To amend title 18, United States Code, to prohibit a health care practitioner from failing to exercise the proper degree of care in the case of a child who survives an abortion or attempted abortion.
Analysis under review: This bill has generated analysis that may be too generic or incomplete. Clause-level evidence remains available below.
Summary
What This Bill Does
The bill creates born-alive infants protection Chapter 74 of title 18, United States Code, is amended by inserting after section 1531 the following: 1532.Requirements pertaining to born-alive abortion survivors(a)Requirements and creates requirements pertaining to born-alive abortion survivors In the case of an abortion or attempted abortion that results in a child born alive (as defined in section 8 of title 1, United States Code (commonly. It relies on definition changes, appropriations, grants, and reporting requirements. The main policy areas are Healthcare Consumers, Criminal Justice, and Healthcare.
Who Benefits and How
Public beneficiaries or protected communities affected by the clause could see lower costs.
Who Bears the Burden and How
Federal, state, or local agencies responsible for implementing the clause would take on compliance duties, Patients and health care consumers affected by the bill could lose revenue opportunities, and Law enforcement, justice-system actors, and affected communities could lose revenue opportunities.
Key Provisions
- Creates born-alive infants protection Chapter 74 of title 18, United States Code, is amended by inserting after section 1531 the following: 1532.Requirements pertaining to born-alive abortion survivors(a)Requirements...
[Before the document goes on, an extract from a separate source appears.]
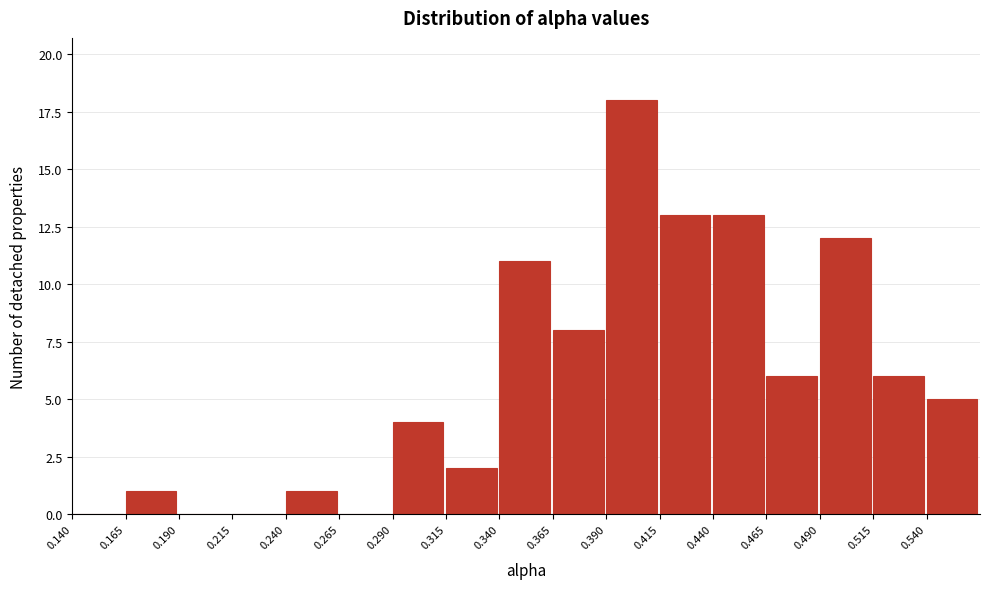

What is the height of the bar covering 0.390 to 0.415 on the x-axis? The values are not printed on the chart, so give them approximately, as read against the axis.

18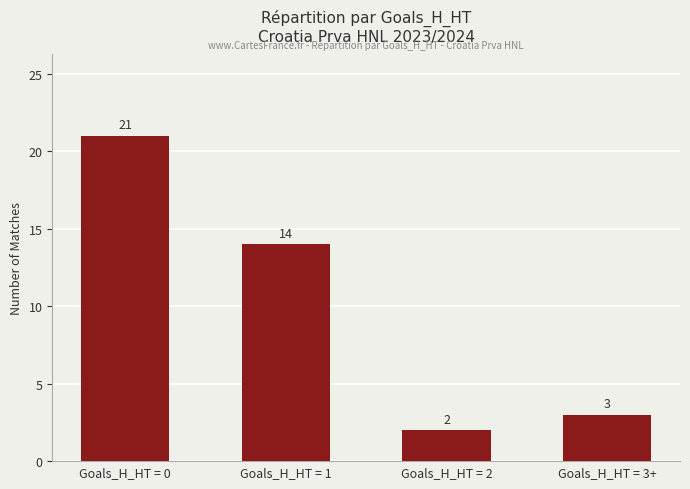

What is the sum of the values at Goals_H_HT = 3+ and Goals_H_HT = 2?

5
- Creates requirements pertaining to born-alive abortion survivors In the case of an abortion or attempted abortion that results in a child born alive (as defined in section 8 of title 1, United States Code (commonly...
Evidence Chain:
This summary is generated from the full bill text using AI analysis. Expand "Detailed Analysis" below for identified beneficiaries/burden bearers with clause-level evidence links.
At a Glance
What This Bill Does
The bill creates born-alive infants protection Chapter 74 of title 18, United States Code, is amended by inserting after section 1531 the following: 1532.Requirements pertaining to born-alive abortion survivors(a)Requirements and creates requirements pertaining to born-alive abortion survivors In the case of an abortion or attempted abortion that results in a child born alive (as defined in section 8 of title 1, United States Code (commonly.
Key Policy Areas
Healthcare Consumers, Criminal Justice, Healthcare
Primary Purpose
The bill creates born-alive infants protection Chapter 74 of title 18, United States Code, is amended by inserting after section 1531 the following: 1532.Requirements pertaining to born-alive abortion survivors(a)Requirements and creates requirements pertaining to born-alive abortion survivors In the case of an abortion or attempted abortion that results in a child born alive (as defined in section 8 of title 1, United States Code (commonly.
Policy Domains
Whole bill
Identified Gains
- Public beneficiaries or protected communities affected by the clause
Identified Costs
- Federal, state, or local agencies responsible for implementing the clause
- Patients and health care consumers affected by the bill
- Law enforcement, justice-system actors, and affected communities
Sponsors
Legislative Progress
IntroducedRead the second time and placed on the calendar
Received; read the first time
Mrs. Wagner (for herself, Mr. Scalise, Mrs. Cammack, Ms. Stefanik, …
Stakeholder Effects
cui bono?How this legislation distributes effects. Mention counts reflect frequency, not effect magnitude.
Law enforcement, justice-system actors, and affected communities
Bill Structure & Actor Mappings
Who is "The Secretary" in each section?
We use a combination of our own taxonomy and classification in addition to large language models to assess meaning and potential beneficiaries. High confidence means strong textual evidence. Always verify with the original bill text.